Potongan Dokumen:
Takengon | Lintas Gayo – Lembaga Bantuan Hukum (LBH) Banda Aceh Pos Takengon dengan wilayah kerjanya meliputi Kabupaten Aceh Tengah, Bener Meriah, Gayo Lues dan Kabupaten Aceh Tenggara memberikan layanan bantuan hukum melalui 2 (dua) kategori yaitu Bantuan Hukum Struktural (BHS) yaitu kasus-kasus pelanggaran hak asasi manusia, dan Bantuan Hukum Cuma-Cuma (BHC) bagi rakyat miskin.
Selama 2011, LBH Banda Aceh Pos Takengon menangani sebanyak 22 kasus, dimana diantaranya 8 Kasus BHS, dan 10 Kasus BHC serta 4 Kasus Litigasi di Pengadilan Negeri Takengon.
Kasus BHC yang banyak dikonsultasikan oleh masyarakat adalah kasus perdata dan pidana, dimana penerima manfaatnya sekitar 15 Orang. Kemudian untuk kasus pelanggaran HAM yang terjadi, termasuk dalam BHS atau perkara Non Litigasi ada sebanyak 8 Kasus, dimana penerima manfaatnya sekitar 48 orang ditambah 3 desa.

Cuplikan Data:
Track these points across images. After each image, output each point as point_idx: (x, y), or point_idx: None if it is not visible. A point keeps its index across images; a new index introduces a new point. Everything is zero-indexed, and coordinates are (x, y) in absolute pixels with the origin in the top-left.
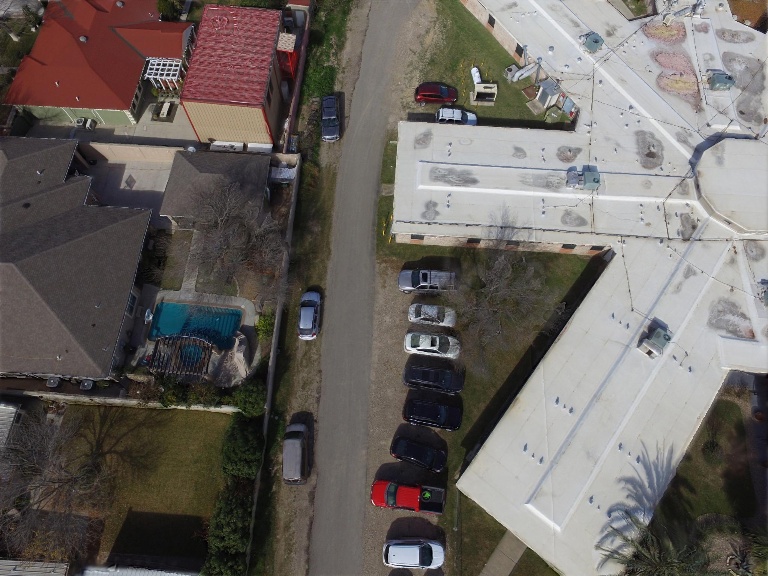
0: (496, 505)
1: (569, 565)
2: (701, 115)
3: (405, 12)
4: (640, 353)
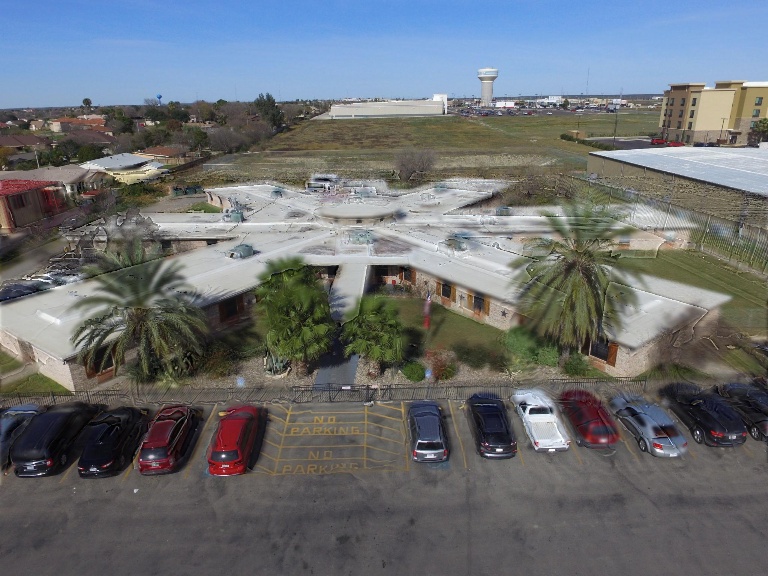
0: (3, 316)
1: (46, 339)
2: None
3: (169, 206)
4: (226, 259)
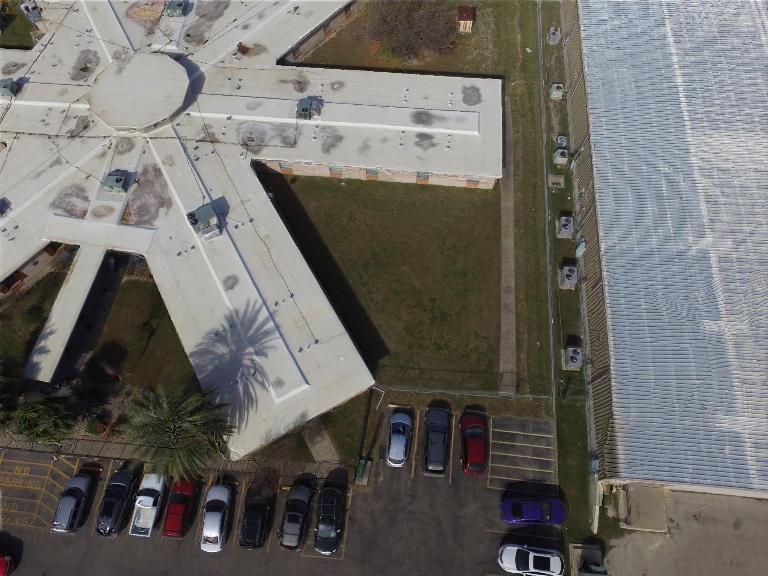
0: None
1: None
2: (149, 37)
3: None
4: None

Soal Singkat 1: Salinlah bagian teks tentang LBH Banda Aceh Pos Takengon mulai dari "Selama 2011, LBH" sampai dengan "ditambah 3 desa.".
Soal Singkat 2:
Tentukan apakah setiap pernyataan berikut sesuai dengan teks tentang LBH Banda Aceh Pos Takengon. Jawab ya atau tidak, lalu kutip kata-kata teks yang menentukan jawabannya.
(a) Selama 2011, LBH Banda Aceh Pos Takengon menangani 22 kasus.
(b) Wilayah kerja LBH Banda Aceh Pos Takengon mencakup Kabupaten Aceh Selatan.
(c) Penerima manfaat kasus BHC berjumlah sekitar 48 orang.
Soal Singkat 3: Teruskan teks tentang layanan bantuan hukum LBH Banda Aceh Pos Takengon, dimulai sesudah kalimat terakhir yang tercantum.
Baris-baris data tidak dipakai dalam latihan ini.

Hasil Latihan 1:
Selama 2011, LBH Banda Aceh Pos Takengon menangani sebanyak 22 kasus, dimana diantaranya 8 Kasus BHS, dan 10 Kasus BHC serta 4 Kasus Litigasi di Pengadilan Negeri Takengon.
Kasus BHC yang banyak dikonsultasikan oleh masyarakat adalah kasus perdata dan pidana, dimana penerima manfaatnya sekitar 15 Orang. Kemudian untuk kasus pelanggaran HAM yang terjadi, termasuk dalam BHS atau perkara Non Litigasi ada sebanyak 8 Kasus, dimana penerima manfaatnya sekitar 48 orang ditambah 3 desa.

Hasil Latihan 2:
(a) Ya: "Selama 2011, LBH Banda Aceh Pos Takengon menangani sebanyak 22 kasus"
(b) Tidak: "wilayah kerjanya meliputi Kabupaten Aceh Tengah, Bener Meriah, Gayo Lues dan Kabupaten Aceh Tenggara"
(c) Tidak: "penerima manfaatnya sekitar 15 Orang"

Hasil Latihan 3:
Dari 8 kasus Pelanggaran HAM yang diadukan oleh masyarakat, Kepolisian merupakan lembaga yang paling banyak diadukan oleh masyarakat, yaitu sebanyak 3 kasus tentang Pelanggaran terhadap Hak Atas Persamaan di Hadapan Hukum dan Pelanggaran Terhadap Hak Atas Anak, kemudian disusul Pengadilan 2 Kasus tentang Pelanggaran Atas Proses Peradilan Yang Adil, serta Pemerintah Kabupaten dan Perusahaan/Pemilik Modal masing-masing 1 kasus.
Menurut Zulfa Zainuddin, SHI koordinator LBH Banda Aceh Pos Takengon yang didampingi Chairul Azmi, SH pembela umum, Sabtu (15/1/2012) di kantornya Jl. Non Perumnas Lr.Seroja Dusun Pintu Rime Kampong Kute Lot Kec. Kebayakan Kabupaten Aceh Tengah bahwa secara keseluruhan kasus yang diterima dan ditangani oleh LBH Banda Aceh Pos Takengon terjadi peningkatan jika dibandingkan pada tahun 2010 yang hanya 16 Kasus.
Hal tersebut menunjukkan perlindungan terhadap Hukum dan HAM tidak berjalan dengan baik. Untuk tahun 2011, dari pengamatan di media dan pengaduan yang diterima LBH Banda Aceh Pos Takengon, Kepolisian menjadi lembaga yang mendominasi pelanggaran HAM.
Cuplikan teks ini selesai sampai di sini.